Question

. Conservation along the horizontal using a bicycle wheel: Stand on the platform holding a bicycle wheel with its axis horizontal with your arms fully extended. While holding the platform stationary, let a colleague spin the wheel. Release the platform then turn the wheel’s spin axis "up." Observe the platform turn with a ‘down’ spin vector, ω. Return the wheel to the starting position and the platform should stop. Turn the wheel’s spin axis "down." Return the wheel to the starting position. Describe the platform’s reaction in terms of conservation of vertical angular momentum: Use L1 as the angular momentum of the person and the platform, and L2 as the wheel’s angular momentum. Use vector diagrams to show how the vertical angular momentum of the system, Ltotal = L1 + L2, starts at zero and remains zero throughout the exercise. That is, show that L1i + L2i = L1f + L2f.

Answer 1

Answer:

w = I₂ / (I₁ -I₂) w₀ ,    L₂ = 2 L₁

Explanation:

This is an angular momentum exercise,

      L = I w

where bold indicates vectors

We must define the system as formed by the bicycle wheel, the platform, we create a reference system with the positive sign up

At the initial moment the wheel is turning and the platform is without rotation

The initial angle moment is

                 Lo = L₂ = I₂ w₀

L₁ is the angular momentum of the platform and L₂ is the angular momentum of the wheel.
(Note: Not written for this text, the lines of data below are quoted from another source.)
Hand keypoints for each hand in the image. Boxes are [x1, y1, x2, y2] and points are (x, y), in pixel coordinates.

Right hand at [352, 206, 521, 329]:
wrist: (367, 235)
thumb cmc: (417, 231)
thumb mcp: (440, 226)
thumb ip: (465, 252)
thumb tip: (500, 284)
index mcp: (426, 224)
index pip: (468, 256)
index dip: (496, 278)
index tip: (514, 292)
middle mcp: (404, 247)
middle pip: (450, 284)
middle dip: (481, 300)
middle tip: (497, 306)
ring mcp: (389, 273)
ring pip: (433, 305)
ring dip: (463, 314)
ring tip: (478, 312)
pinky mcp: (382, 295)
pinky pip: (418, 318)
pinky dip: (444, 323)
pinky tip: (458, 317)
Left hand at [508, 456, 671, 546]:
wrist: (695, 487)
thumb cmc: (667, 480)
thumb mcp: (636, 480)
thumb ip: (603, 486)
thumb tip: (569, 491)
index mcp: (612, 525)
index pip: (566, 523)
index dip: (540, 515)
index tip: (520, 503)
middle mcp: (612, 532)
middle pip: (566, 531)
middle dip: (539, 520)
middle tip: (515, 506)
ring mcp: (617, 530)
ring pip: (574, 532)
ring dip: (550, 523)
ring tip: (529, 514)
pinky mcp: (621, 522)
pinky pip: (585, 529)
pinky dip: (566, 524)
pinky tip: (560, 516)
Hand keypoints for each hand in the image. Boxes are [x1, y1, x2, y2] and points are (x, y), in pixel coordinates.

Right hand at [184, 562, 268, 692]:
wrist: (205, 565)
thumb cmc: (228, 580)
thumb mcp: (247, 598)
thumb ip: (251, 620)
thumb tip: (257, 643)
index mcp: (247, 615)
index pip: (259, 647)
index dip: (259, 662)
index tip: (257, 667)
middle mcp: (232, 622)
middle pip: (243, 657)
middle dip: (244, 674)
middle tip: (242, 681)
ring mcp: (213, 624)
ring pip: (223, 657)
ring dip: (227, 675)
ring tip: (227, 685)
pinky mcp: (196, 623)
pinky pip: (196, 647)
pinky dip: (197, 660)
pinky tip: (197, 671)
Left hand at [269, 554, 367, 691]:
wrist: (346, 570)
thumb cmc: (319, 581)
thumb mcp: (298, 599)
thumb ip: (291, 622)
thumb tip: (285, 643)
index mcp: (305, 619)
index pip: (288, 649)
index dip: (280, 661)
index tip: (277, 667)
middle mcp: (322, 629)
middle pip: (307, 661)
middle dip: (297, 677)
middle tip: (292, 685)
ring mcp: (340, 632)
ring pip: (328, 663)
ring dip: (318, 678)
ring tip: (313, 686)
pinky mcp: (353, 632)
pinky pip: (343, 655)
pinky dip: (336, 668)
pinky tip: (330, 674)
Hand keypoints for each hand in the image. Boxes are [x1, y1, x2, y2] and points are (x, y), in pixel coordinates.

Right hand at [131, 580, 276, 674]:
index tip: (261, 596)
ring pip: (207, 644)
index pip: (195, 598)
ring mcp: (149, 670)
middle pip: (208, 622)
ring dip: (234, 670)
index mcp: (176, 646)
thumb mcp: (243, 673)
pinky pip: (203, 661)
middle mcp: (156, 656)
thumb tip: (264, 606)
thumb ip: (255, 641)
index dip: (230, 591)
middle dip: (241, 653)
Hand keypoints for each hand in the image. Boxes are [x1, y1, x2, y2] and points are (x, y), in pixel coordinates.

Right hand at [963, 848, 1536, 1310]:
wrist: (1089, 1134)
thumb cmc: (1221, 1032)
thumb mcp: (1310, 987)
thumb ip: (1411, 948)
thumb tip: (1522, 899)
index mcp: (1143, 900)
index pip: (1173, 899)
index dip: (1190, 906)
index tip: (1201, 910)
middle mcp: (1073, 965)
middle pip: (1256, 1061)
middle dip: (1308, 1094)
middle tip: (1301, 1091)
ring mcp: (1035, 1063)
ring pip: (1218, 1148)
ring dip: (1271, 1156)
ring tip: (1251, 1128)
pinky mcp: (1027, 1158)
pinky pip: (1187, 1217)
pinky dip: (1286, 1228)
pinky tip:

In the Final moment, when the wheel was turned,

                $L_{f}$ = L₁ - L₂

                L_{f} = (I₁ - I₂) w

the negative sign of the angular momentum of the wheel is because it is going downwards since the two go with the same angular velocity

as all the force are internal, and there is no friction the angular momentum is conserved,

             L₀ =L_{f}

             I₂ w₀ = (I₁ -I₂) w

             w = I₂ / (I₁ -I₂) w₀

we can see that the system will complete more slowly

 we can also equalize the angular cognition equations

                 L₀ = Lf

                 L₁ = L₂-L₁

                 L₂ = 2 L₁

In this part we can see that the change in the angular momentum of the platform is twice the change in the angular momentum of the wheel.